お姉様がエッチな事ばかり言うから、忘れてたわっ!!

「あんっ?お前今、なんと言うた?」



「あのね、お姉様。なんか、私の身長縮んでないっ?」

私の問いかけにお姉様は、じっと私を睨みつけたまま、いつになく真剣な顔で答えてくれた。

「当たり前じゃ。お前の体を作り変えるのに、お前の体を消費しておるのじゃからな。消費した分、ちぢみもする。
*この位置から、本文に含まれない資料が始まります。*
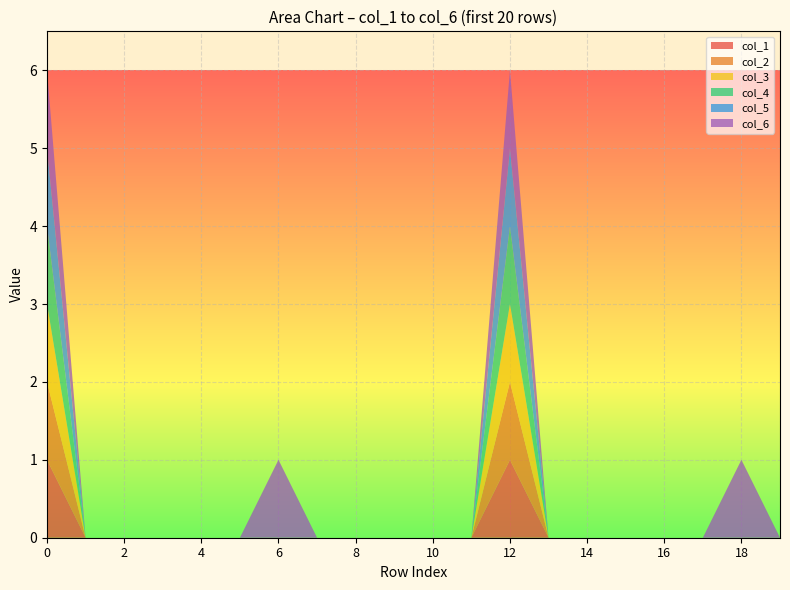

Reading right to left, what are all the values shown in this chart?

col_1: 19=0	18=0	17=0	16=0	15=0	14=0	13=0	12=1	11=0	10=0	9=0	8=0	7=0	6=0	5=0	4=0	3=0	2=0	1=0	0=1
col_2: 19=0	18=0	17=0	16=0	15=0	14=0	13=0	12=1	11=0	10=0	9=0	8=0	7=0	6=0	5=0	4=0	3=0	2=0	1=0	0=1
col_3: 19=0	18=0	17=0	16=0	15=0	14=0	13=0	12=1	11=0	10=0	9=0	8=0	7=0	6=0	5=0	4=0	3=0	2=0	1=0	0=1
col_4: 19=0	18=0	17=0	16=0	15=0	14=0	13=0	12=1	11=0	10=0	9=0	8=0	7=0	6=0	5=0	4=0	3=0	2=0	1=0	0=1
col_5: 19=0	18=0	17=0	16=0	15=0	14=0	13=0	12=1	11=0	10=0	9=0	8=0	7=0	6=0	5=0	4=0	3=0	2=0	1=0	0=1
col_6: 19=0	18=1	17=0	16=0	15=0	14=0	13=0	12=1	11=0	10=0	9=0	8=0	7=0	6=1	5=0	4=0	3=0	2=0	1=0	0=1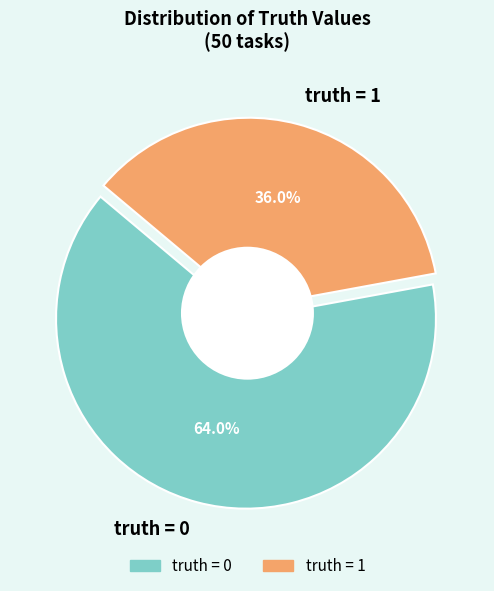

To the nearest percent, what is the average slice percentage?

50%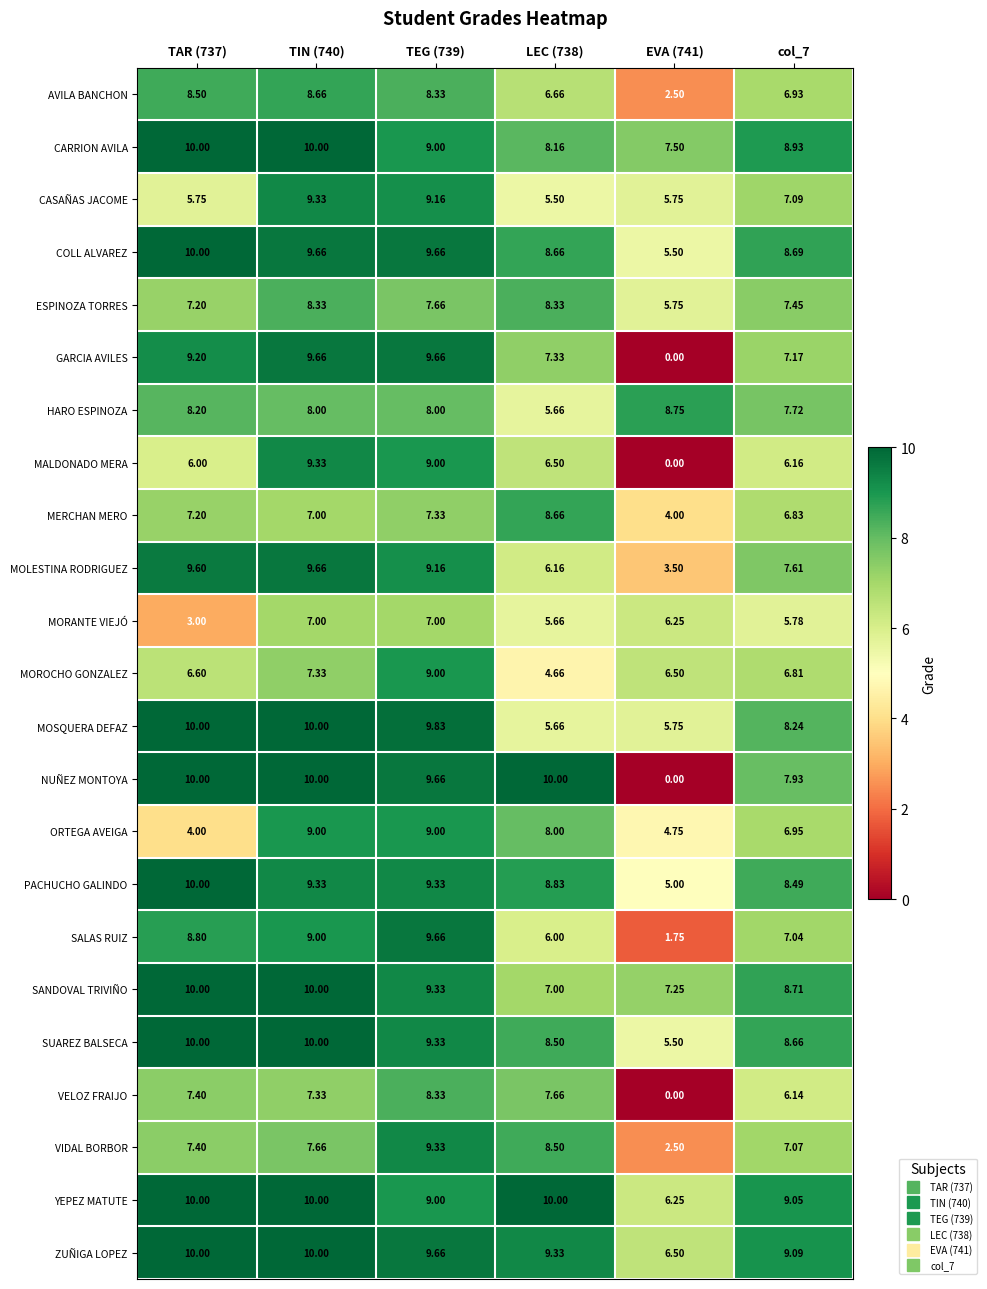

Rank the series at col_7 from highest to lowest value.

ZUÑIGA LOPEZ, YEPEZ MATUTE, CARRION AVILA, SANDOVAL TRIVIÑO, COLL ALVAREZ, SUAREZ BALSECA, PACHUCHO GALINDO, MOSQUERA DEFAZ, NUÑEZ MONTOYA, HARO ESPINOZA, MOLESTINA RODRIGUEZ, ESPINOZA TORRES, GARCIA AVILES, CASAÑAS JACOME, VIDAL BORBOR, SALAS RUIZ, ORTEGA AVEIGA, AVILA BANCHON, MERCHAN MERO, MOROCHO GONZALEZ, MALDONADO MERA, VELOZ FRAIJO, MORANTE VIEJÓ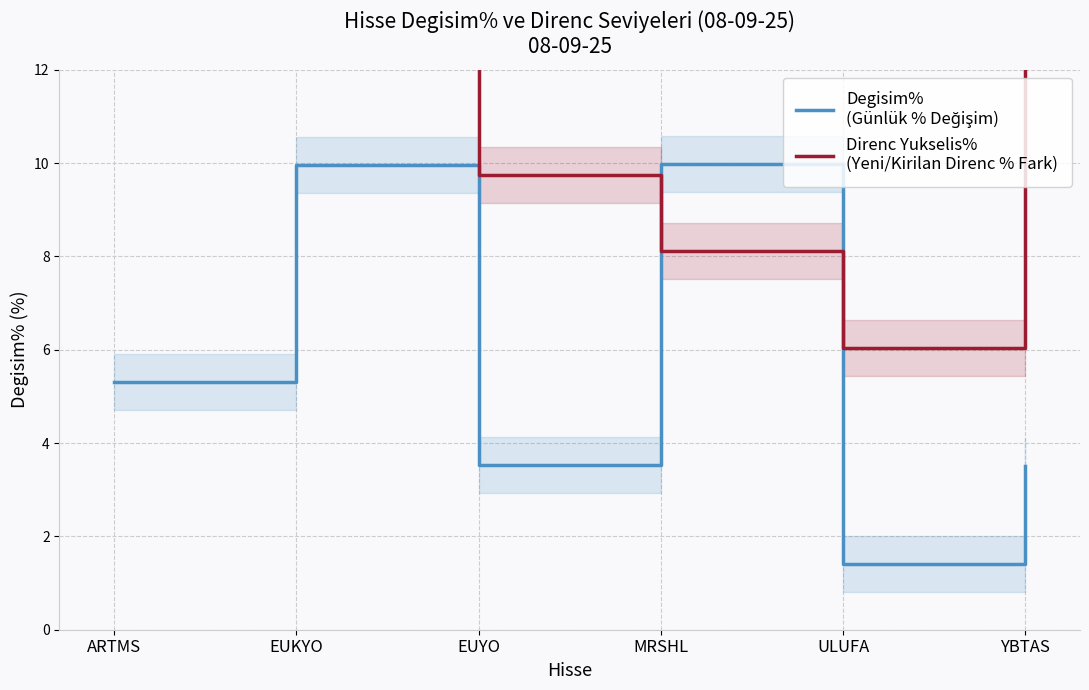

Rank the series at YBTAS from lowest to highest value.

Degisim%
(Günlük % Değişim), Direnc Yukselis%
(Yeni/Kirilan Direnc % Fark)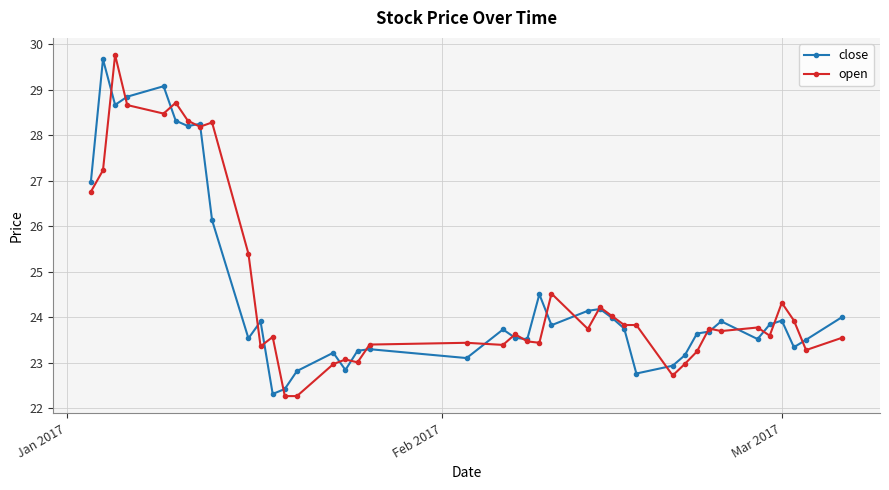

What is the maximum value for close?

29.7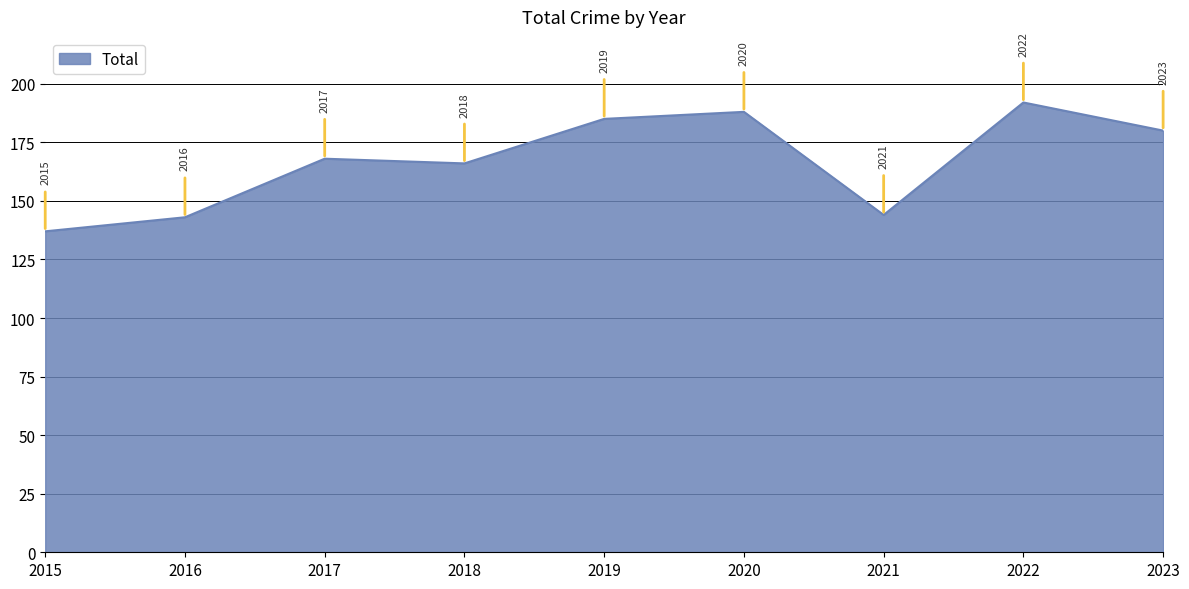

Does the chart display data point markers on the line(s)?

No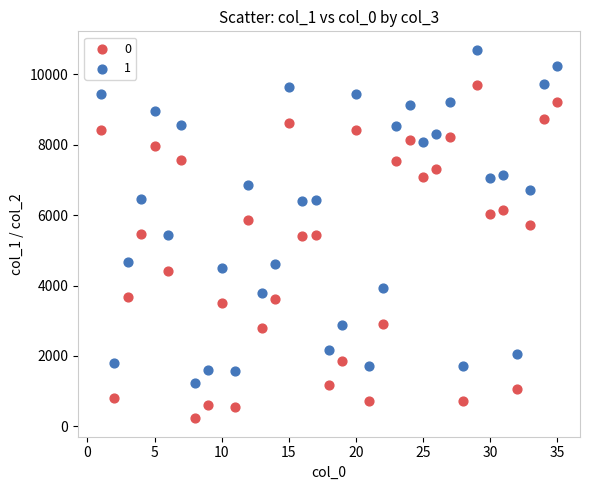

Across all data points, what is the range of Y values (max minus min)?

10473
 しかもここ数日、お前の背丈が縮んでおる原因は・・・・・。」

お姉様は、そこまでいうと今度は、人差し指で私のお腹を指差した。



「これまでは外見だけが女じゃったが、そろそろ内部も仕上がってくるぞ。

 ようするに子宮が出来上がってこようとしているという事じゃ。

 もうすぐ生理が始まるぞ。」



・・・・・・・

・・・・・・・・・生理がはじまる・・・・・・・。

その言葉に私は雷に打たれたかのように、固まってしまうのでした。